This power series converges for all X. Moreover, it converges (a) absolutely and (b) uniformly along with all its partial derivatives on any bounded set of matrices. This is a slightly technical result to state and prove which we'll establish in some optional videos (video about matrix norms and video proving convergence). Absolute convergence means that we can reorder terms in the power series without worrying; uniform convergence along with partial derivatives means that exp is differentiable and we can differentiate inside the sum.
Let t be a real variable. Then d by d t of exp t X equals X exp t X. Here, exp t X is a matrix whose entries are functions of t; d by d t of exp t X means the matrix you get by differentiating each entry of exp t X.
If X Y = Y X then exp of X times exp of Y equals exp of (X plus Y).
exp X is invertible, with inverse exp of minus X.
Properties of the matrix exponential
In the last video, we introduced the exponential of a matrix, exp(X) = sum from n = 0 to infinity of 1 over n factorial times X to the n. In this video, we'll prove some nice properties of exp.
Proof of the lemma
To prove 2, we write the definition exp(t X) = sum from n = 0 to infinity of 1 over n factorial times t to the n times X to the n and then differentiate term-by-term (allowed by part 1 of the Lemma). This gives: d by d t exp(t X) = sum from n = 0 to infinity one over n factorial n t to the n minus 1 times X to the n. The n = 0 term vanishes and the n over n factorial gives one over n minus 1 factorial, so (pulling out a common factor of X) this equals X times sum from n = 1 to infinity of t to the n minus 1 over n minus 1 factorial times X to the n minus 1. Now relabelling m = n minus 1 this becomes X times sum from m = 0 to infinity t to the m over m factorial times X to the m, which equals X exp(t X) as required.

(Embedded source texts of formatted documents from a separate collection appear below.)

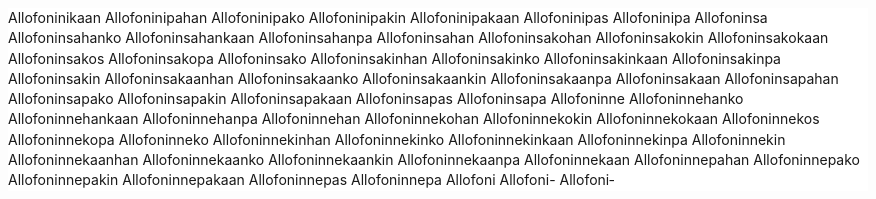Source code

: Allofoninikaan
Allofoninipahan
Allofoninipako
Allofoninipakin
Allofoninipakaan
Allofoninipas
Allofoninipa
Allofoninsa
Allofoninsahanko
Allofoninsahankaan
Allofoninsahanpa
Allofoninsahan
Allofoninsakohan
Allofoninsakokin
Allofoninsakokaan
Allofoninsakos
Allofoninsakopa
Allofoninsako
Allofoninsakinhan
Allofoninsakinko
Allofoninsakinkaan
Allofoninsakinpa
Allofoninsakin
Allofoninsakaanhan
Allofoninsakaanko
Allofoninsakaankin
Allofoninsakaanpa
Allofoninsakaan
Allofoninsapahan
Allofoninsapako
Allofoninsapakin
Allofoninsapakaan
Allofoninsapas
Allofoninsapa
Allofoninne
Allofoninnehanko
Allofoninnehankaan
Allofoninnehanpa
Allofoninnehan
Allofoninnekohan
Allofoninnekokin
Allofoninnekokaan
Allofoninnekos
Allofoninnekopa
Allofoninneko
Allofoninnekinhan
Allofoninnekinko
Allofoninnekinkaan
Allofoninnekinpa
Allofoninnekin
Allofoninnekaanhan
Allofoninnekaanko
Allofoninnekaankin
Allofoninnekaanpa
Allofoninnekaan
Allofoninnepahan
Allofoninnepako
Allofoninnepakin
Allofoninnepakaan
Allofoninnepas
Allofoninnepa
Allofoni
Allofoni-
Allofoni‐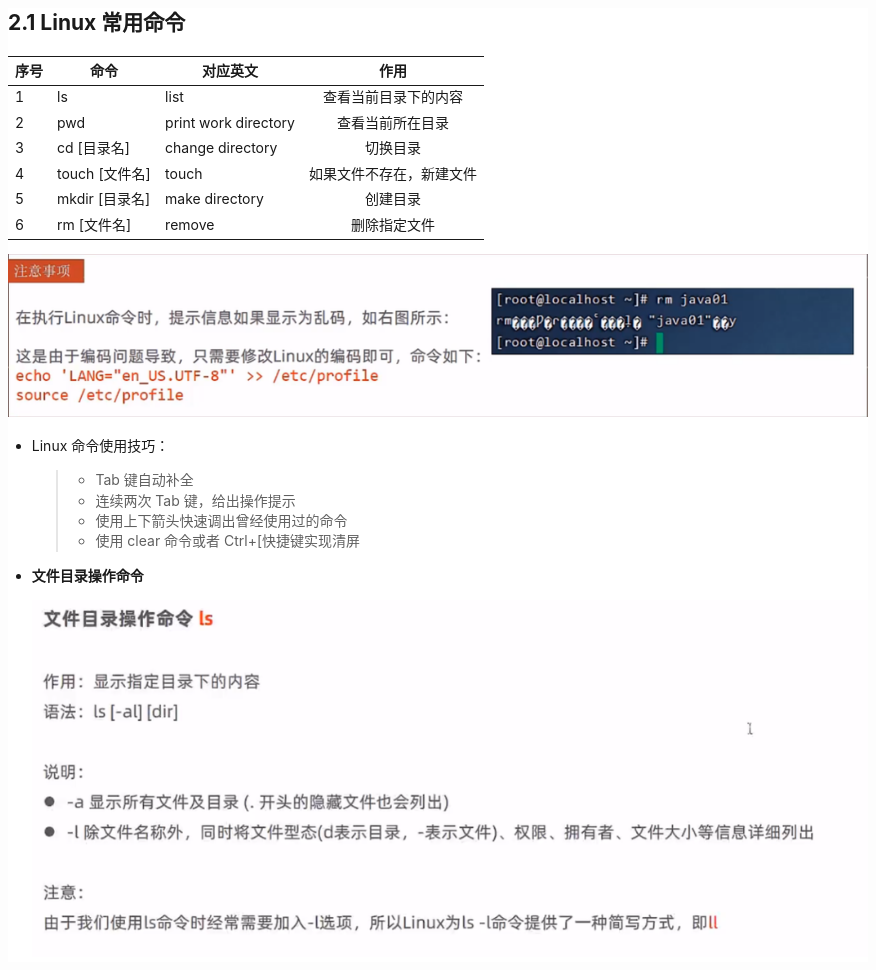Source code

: ## 2.1 Linux 常用命令 

| 序号  | 命令          | 对应英文                 |      作用      |
| --- | ----------- | -------------------- | :----------: |
| 1   | ls          | list                 |  查看当前目录下的内容  |
| 2   | pwd         | print work directory |   查看当前所在目录   |
| 3   | cd [目录名]    | change directory     |     切换目录     |
| 4   | touch [文件名] | touch                | 如果文件不存在，新建文件 |
| 5   | mkdir [目录名] | make directory       |     创建目录     |
| 6   | rm [文件名]    | remove               |    删除指定文件    |

![image-20231116205238944](assets/image-20231116205238944.png)

- Linux 命令使用技巧：

  > - Tab 键自动补全
  > - 连续两次 Tab 键，给出操作提示
  > - 使用上下箭头快速调出曾经使用过的命令
  > - 使用 clear 命令或者 Ctrl+[快捷键实现清屏

- **文件目录操作命令**

  ![image-20231116220331581](assets/image-20231116220331581.png)
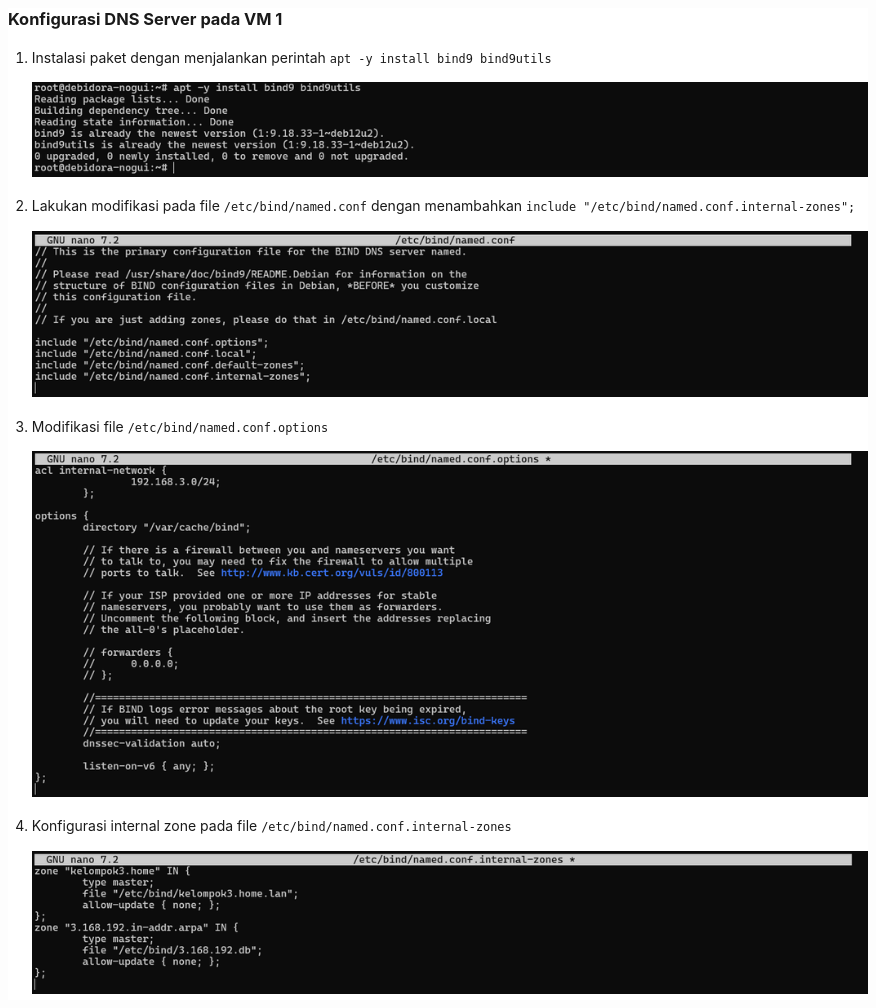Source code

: ### Konfigurasi DNS Server pada VM 1 

1. Instalasi paket dengan menjalankan perintah `apt -y install bind9 bind9utils`

   ![App Screenshot](img/install-bind9-bind9utils.png)

2. Lakukan modifikasi pada file `/etc/bind/named.conf` dengan menambahkan `include "/etc/bind/named.conf.internal-zones";`

   ![App Screenshot](img/etc-bind-named-conf.png)

3. Modifikasi file `/etc/bind/named.conf.options`

   ![App Screenshot](img/etc-bind-named-conf-options.png)

4. Konfigurasi internal zone pada file `/etc/bind/named.conf.internal-zones`

   ![App Screenshot](img/etc-bind-named-conf-internal-zones.png)
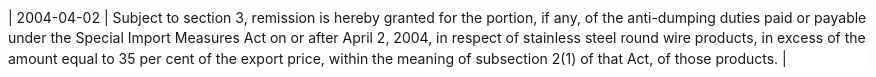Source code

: | 2004-04-02 | Subject to section 3, remission is hereby granted for the portion, if any, of the anti-dumping duties paid or payable under the  Special Import Measures Act  on or after April 2, 2004, in respect of stainless steel round wire products, in excess of the amount equal to 35 per cent of the export price, within the meaning of subsection 2(1) of that Act, of those products. |


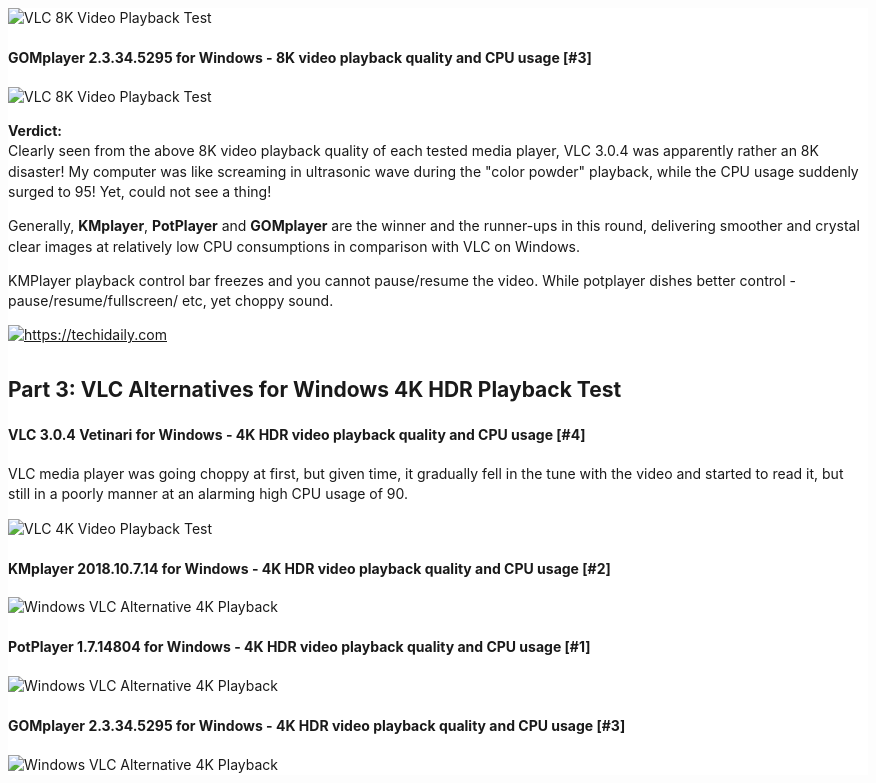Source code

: ![VLC 8K Video Playback Test](https://www.5kplayer.com/vlc/img/pot-8k.jpg) 

#### **GOMplayer 2.3.34.5295 for Windows** \- 8K video playback quality and CPU usage **\[#3\]**

![VLC 8K Video Playback Test](https://www.5kplayer.com/vlc/img/gom-8k.jpg) 

**Verdict:**   
 Clearly seen from the above 8K video playback quality of each tested media player, VLC 3.0.4 was apparently rather an 8K disaster! My computer was like screaming in ultrasonic wave during the "color powder" playback, while the CPU usage suddenly surged to 95! Yet, could not see a thing! 

 Generally, **KMplayer**, **PotPlayer** and **GOMplayer** are the winner and the runner-ups in this round, delivering smoother and crystal clear images at relatively low CPU consumptions in comparison with VLC on Windows. 

KMPlayer playback control bar freezes and you cannot pause/resume the video. While potplayer dishes better control - pause/resume/fullscreen/ etc, yet choppy sound.


<a href="https://ephamedtechinc.pxf.io/c/5597632/2130532/26400" target="_top" id="2130532">
  <img src="//a.impactradius-go.com/display-ad/26400-2130532" border="0" alt="https://techidaily.com" width="728" height="90"/>
</a>
<img height="0" width="0" src="https://ephamedtechinc.pxf.io/i/5597632/2130532/26400" style="position:absolute;visibility:hidden;" border="0" />


## Part 3: VLC Alternatives for Windows 4K HDR Playback Test

#### **VLC 3.0.4 Vetinari for Windows** \- 4K HDR video playback quality and CPU usage **\[#4\]**

VLC media player was going choppy at first, but given time, it gradually fell in the tune with the video and started to read it, but still in a poorly manner at an alarming high CPU usage of 90\. 

![VLC 4K Video Playback Test](https://www.5kplayer.com/vlc/img/vlc-4k.jpg) 

#### **KMplayer 2018.10.7.14 for Windows** \- 4K HDR video playback quality and CPU usage **\[#2\]**

![Windows VLC Alternative 4K Playback](https://www.5kplayer.com/vlc/img/km-4k.jpg) 

#### **PotPlayer 1.7.14804 for Windows** \- 4K HDR video playback quality and CPU usage **\[#1\]**

![Windows VLC Alternative 4K Playback](https://www.5kplayer.com/vlc/img/pot-4k.jpg) 

#### **GOMplayer 2.3.34.5295 for Windows** \- 4K HDR video playback quality and CPU usage **\[#3\]**

![Windows VLC Alternative 4K Playback](https://www.5kplayer.com/vlc/img/gom-4k.jpg)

Let's just illustrate this with an example: take X equals the matrix 0, -1, 1, 0; then by the calculation from the last video, we get: d by dt of exp t times the matrix 0, -1, 1, 0 equals d by dt of the matrix cos t, minus sine t, sine t, cos t, which equals the matrix minus sine t, minus cos t, cos t, minus sin t and this should be equal to X exp t X, which is the matrix 0, -1, 1, 0 times the matrix cos t, minus sine t, sine t, cos t, which equals the matrix minus sine t, minus cos t, cos t, minus sine t as expected.
(4) follows from (3) by taking Y equals minus X: since X commutes with -X, we get exp X times exp (minus X) equals exp of X minus X equals exp of 0, which equals the identity.
Finally, we will prove (3). Let's write out the product exp X exp Y equals sum from i = 0 to infinity of one over i factorial X to the i, times sum from j = 0 to infinity of one over j factorial X to the j. We will do various manipulations which are justified by the absolute convergence claimed in part (1) of the Lemma. First, let's take all the summations outside: exp X exp Y equals sum from i = 0 to infinity sum from j = 0 to infinity of one over i factorial times j factorial, times X to the i times Y to the j. Next, we will write out the double sum as a grid. i = 0 j = 0: I; i = 1, j = 0: X; i = 2, j = 0: a half X squared; i = 0, j = 1: Y; i = 1, j = 1: XY; i = 2, j = 1: etc; i = 0, j = 2 a half Y squared; etc etc etc Let's group together the constant term I, the linear terms X + Y, the quadratic terms a half X squared plus X Y plus a half Y squared, etc. Let's call these groups the k=0, k=1, k=2 terms etc (so k is the order of the terms in question).
With this regrouping of terms, our infinite sum becomes sum from k = 0 to infinity of (the sum from i = 0 to k of one over i factorial times k minus i factorial, times X to the i times Y to the k minus i (Here, in each group, j is determined by i as j equals k minus i.)
The inner sum is a finite sum. It looks a lot like a binomial expansion, but not quite. To make it look more like a binomial expansion, we multiply the sum by k factorial and simultaneously divide it by k factorial (leaving the answer unchanged): sum from k = 0 to infinity, one over k factorial, times sum from i = 0 to k, k factorial over i factorial times (k minus i) factorial, times X to the i times Y to the k minus i. The term k factorial over i factorial times (k minus i) factorial is the binomial coefficient k choose i, so this is equivalent to sum from k = 0 to infinity of (X + Y) to the k provided that X Y = Y X.
To finish the proof, note that sum from k = 0 to infinity of one over k factorial times (X + Y) to the k equals exp X plus Y by inspection.
We really need X Y = Y X. For example, (X plus Y) squared equals X squared plus X Y plus Y X plus Y squared, which is not equal to X squared plus two X Y plus Y squared, unless X Y = Y X.
The double-sum rearrangement in the proof of 4 is called the Cauchy product formula, and works whenever you have absolutely convergent power series.